Therewith he began to back towards the door.

Everybody, in amazement at this scene, allowed him to go: for all the world as if everyone had suddenly begun to be sober, and at the first surprise no one knew how to think what should now happen.

But I ... I was not drunk. I had no need to become sober.

I leaped up from my place, with one bound came up to the departing man, and seized him before he could reach the door, just as a furious tiger fastens up a miserable dormouse.

"I am not drunk! I have never drunk wine, you know," I cried losing all self-restraint, and pressing him against the wall so that he shivered like a bat.—"I shall be the one to throw that cursed forgery in your face, miserable wretch!"

And I know well that that single blow would have been the last chapter in his life—which would have been a great pity, not as far as he was concerned, but for my own sake—had not Heaven sent a guardian angel to check me in my wickedness.
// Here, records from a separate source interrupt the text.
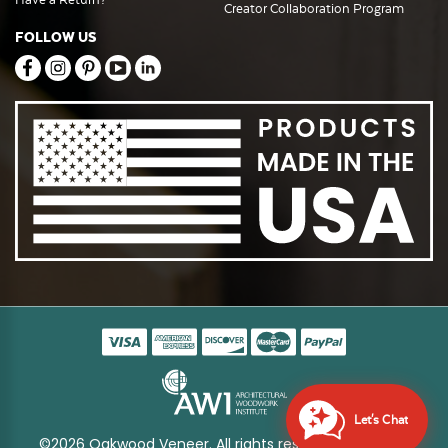
Creator Collaboration Program
FOLLOW US
Let's Chat
©2026 Oakwood Veneer. All rights reserved
Sitemap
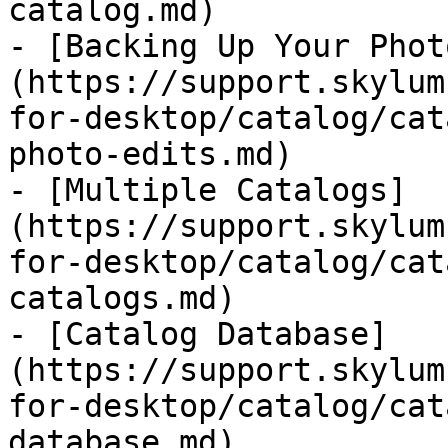
catalog.md)

- [Backing Up Your Phot
(https://support.skylum
for-desktop/catalog/cat
photo-edits.md)

- [Multiple Catalogs]
(https://support.skylum
for-desktop/catalog/cat
catalogs.md)

- [Catalog Database]
(https://support.skylum
for-desktop/catalog/cat
database.md)
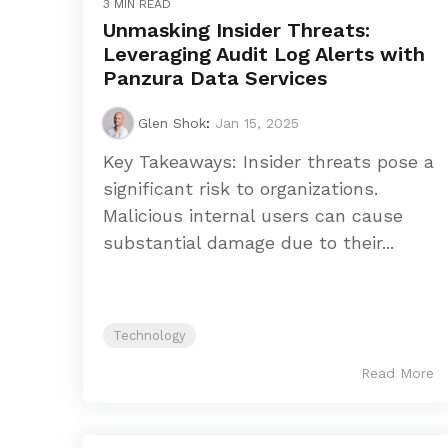
3 MIN READ
Unmasking Insider Threats:
Leveraging Audit Log Alerts with
Panzura Data Services
Glen Shok
:
Jan 15, 2025
Key Takeaways: Insider threats pose a
significant risk to organizations.
Malicious internal users can cause
substantial damage due to their...
Technology
Read More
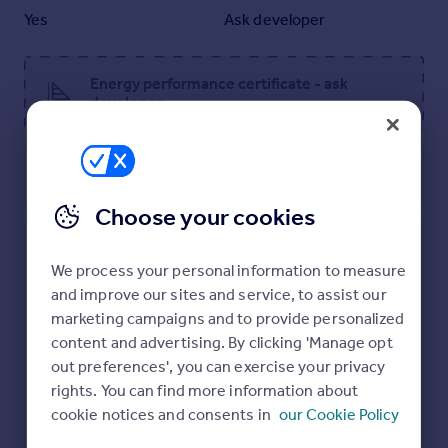
Yes
Ask developer
Parking - Single Garage
Energy performance certificate - ask
developer
Room Dimensions
Ground Floor
Utilities, rights & restrictions
Kitchen - 3.06 x 3.87 metre
Family/Dining room - 4.94 x 3.35 metre
Choose your cookies
Living room - 4.5 x 4.95 metre
First Floor
Mulberry Park
We process your personal information to measure
Bedroom 1 - 3.66 x 4.9 metre
and improve our sites and service, to assist our
Bedroom 2 - 4.25 x 4.11 metre
marketing campaigns and to provide personalized
Bedroom 3 - 3.33 x 2.4 metre
content and advertising. By clicking 'Manage opt
Bedroom 4 - 2.33 x 3.46 metre
Study - 2.16 x 2.4 metre
out preferences', you can exercise your privacy
rights. You can find more information about
cookie notices and consents in
our Cookie Policy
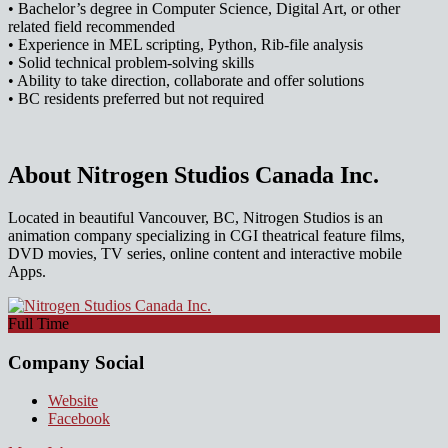
• Bachelor’s degree in Computer Science, Digital Art, or other
related field recommended
• Experience in MEL scripting, Python, Rib-file analysis
• Solid technical problem-solving skills
• Ability to take direction, collaborate and offer solutions
• BC residents preferred but not required
About Nitrogen Studios Canada Inc.
Located in beautiful Vancouver, BC, Nitrogen Studios is an
animation company specializing in CGI theatrical feature films,
DVD movies, TV series, online content and interactive mobile
Apps.
Full Time
Company Social
Website
Facebook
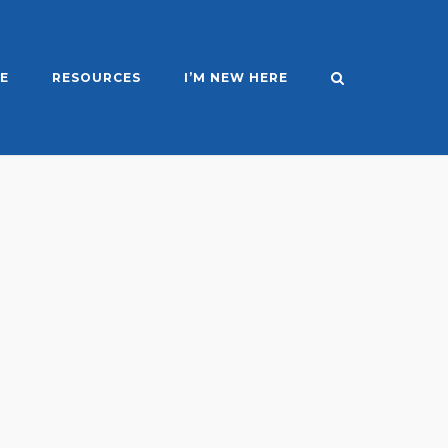
E
RESOURCES
I’M NEW HERE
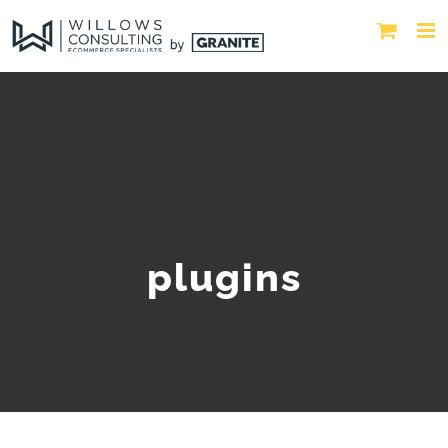
plugins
Suddenly someone behind seized the hand raised to strike. I looked back, and my arm dropped useless at my side.

It was Fanny who had seized my arm.

"Desi," cried my darling in a frightened voice: "This hand is mine: you must not defile it."

I felt she was right. I allowed my uncontrollable anger to be overcome; with my left hand I threw the trembling wretch out of the door—I do not know where he fell—and then I turned round to clasp Fanny to my breast.